(Esercizi da svolgere):
1) Trascrivi fedelmente la parte del brano sulla rinuncia del cardinale Becciu che comincia con "Papa Francesco accetta" e prosegue fino a "dà il cardinalato.".
2) Scrivi il seguito del brano sulla rinuncia del cardinale Becciu, riprendendo dopo la sua ultima frase.

(Brano):
▬▬▬▬▬▬▬▬▬▬

Papa Francesco accetta la rinuncia dalla carica di Prefetto della Congregazione delle Cause dei Santi e dai diritti connessi al cardinalato, presentata dal cardinale Giovanni Angelo Becciu. Becciu, quindi, rimane cardinale, ma perde tutti i diritti che dà il cardinalato.
 
La notizia ha colto di sorpresa molti. Secondo fonti interne la decisione papale segue la conclusione dell’inchiesta sull’immobile di Londra. Il conto bancario con il quale sono state disposte le operazioni che hanno portato all’acquisizione dell’immobile era gestito dalla segreteria di Stato e in particolare dal sostituto dell’epoca, ossia Becciu.

▬▬▬▬▬▬▬▬▬▬

(Dati da analizzare):
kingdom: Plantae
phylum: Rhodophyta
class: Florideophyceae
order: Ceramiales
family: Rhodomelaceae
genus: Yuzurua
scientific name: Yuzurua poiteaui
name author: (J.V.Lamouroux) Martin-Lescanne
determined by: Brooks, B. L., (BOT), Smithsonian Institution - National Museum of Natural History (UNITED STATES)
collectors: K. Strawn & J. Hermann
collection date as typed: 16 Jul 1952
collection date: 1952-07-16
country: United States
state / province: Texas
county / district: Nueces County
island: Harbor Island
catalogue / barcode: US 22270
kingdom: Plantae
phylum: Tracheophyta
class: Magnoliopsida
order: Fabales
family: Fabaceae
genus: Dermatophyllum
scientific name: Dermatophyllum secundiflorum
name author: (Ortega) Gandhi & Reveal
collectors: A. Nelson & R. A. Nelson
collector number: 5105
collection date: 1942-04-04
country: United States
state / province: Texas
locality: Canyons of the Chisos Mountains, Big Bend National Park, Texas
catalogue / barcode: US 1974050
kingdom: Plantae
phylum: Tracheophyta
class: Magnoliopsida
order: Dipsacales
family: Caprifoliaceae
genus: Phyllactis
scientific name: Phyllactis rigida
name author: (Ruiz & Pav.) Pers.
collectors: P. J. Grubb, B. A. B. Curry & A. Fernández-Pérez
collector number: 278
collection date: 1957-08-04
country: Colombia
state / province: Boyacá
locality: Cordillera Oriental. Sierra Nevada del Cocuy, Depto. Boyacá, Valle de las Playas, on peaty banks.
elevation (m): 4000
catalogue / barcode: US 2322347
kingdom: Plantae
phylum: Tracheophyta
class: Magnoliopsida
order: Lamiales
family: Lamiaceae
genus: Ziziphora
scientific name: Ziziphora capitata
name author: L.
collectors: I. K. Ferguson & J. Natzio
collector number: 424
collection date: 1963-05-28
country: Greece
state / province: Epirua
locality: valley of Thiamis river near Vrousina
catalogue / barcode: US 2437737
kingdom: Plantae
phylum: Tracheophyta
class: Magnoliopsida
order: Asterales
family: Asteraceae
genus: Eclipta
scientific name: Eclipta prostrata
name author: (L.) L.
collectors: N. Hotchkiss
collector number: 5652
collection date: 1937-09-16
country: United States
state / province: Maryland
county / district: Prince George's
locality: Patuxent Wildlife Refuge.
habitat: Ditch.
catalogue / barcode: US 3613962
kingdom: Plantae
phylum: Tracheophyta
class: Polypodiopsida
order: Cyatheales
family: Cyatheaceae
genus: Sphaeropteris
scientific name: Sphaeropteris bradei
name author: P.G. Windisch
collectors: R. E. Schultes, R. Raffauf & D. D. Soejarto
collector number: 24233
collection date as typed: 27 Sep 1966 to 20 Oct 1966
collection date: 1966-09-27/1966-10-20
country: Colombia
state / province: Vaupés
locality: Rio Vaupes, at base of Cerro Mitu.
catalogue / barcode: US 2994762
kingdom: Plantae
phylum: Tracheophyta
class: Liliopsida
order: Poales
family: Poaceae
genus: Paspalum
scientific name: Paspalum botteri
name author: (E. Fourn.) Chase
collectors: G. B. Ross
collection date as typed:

▬▬▬▬▬▬▬▬▬▬

(Soluzioni in ordine):
1)
Papa Francesco accetta la rinuncia dalla carica di Prefetto della Congregazione delle Cause dei Santi e dai diritti connessi al cardinalato, presentata dal cardinale Giovanni Angelo Becciu. Becciu, quindi, rimane cardinale, ma perde tutti i diritti che dà il cardinalato.

2)
Quel conto, in sostanza, non era controllato da nessuno. Vi confluivano fondi provenienti dall’Obolo di San Pietro, dallo Ior e da altri enti. Ma soltanto quando Francesco ha chiesto la totale trasparenza sulle entrate e sulle uscite di ogni dicastero la magistratura vaticana ha potuto conoscerne il contenuto e dunque indagare.
 
In serata una dichiarazione è stata fatta da monsignor Dario Viganò, in quarantena per avere contratto il coronavirus: “’Mi dispiace tanto – ha detto don Viganò all’Adnkronos – Non conosco ancora i motivi ma auguro a Becciu ogni bene possibile e pregherò per lui”.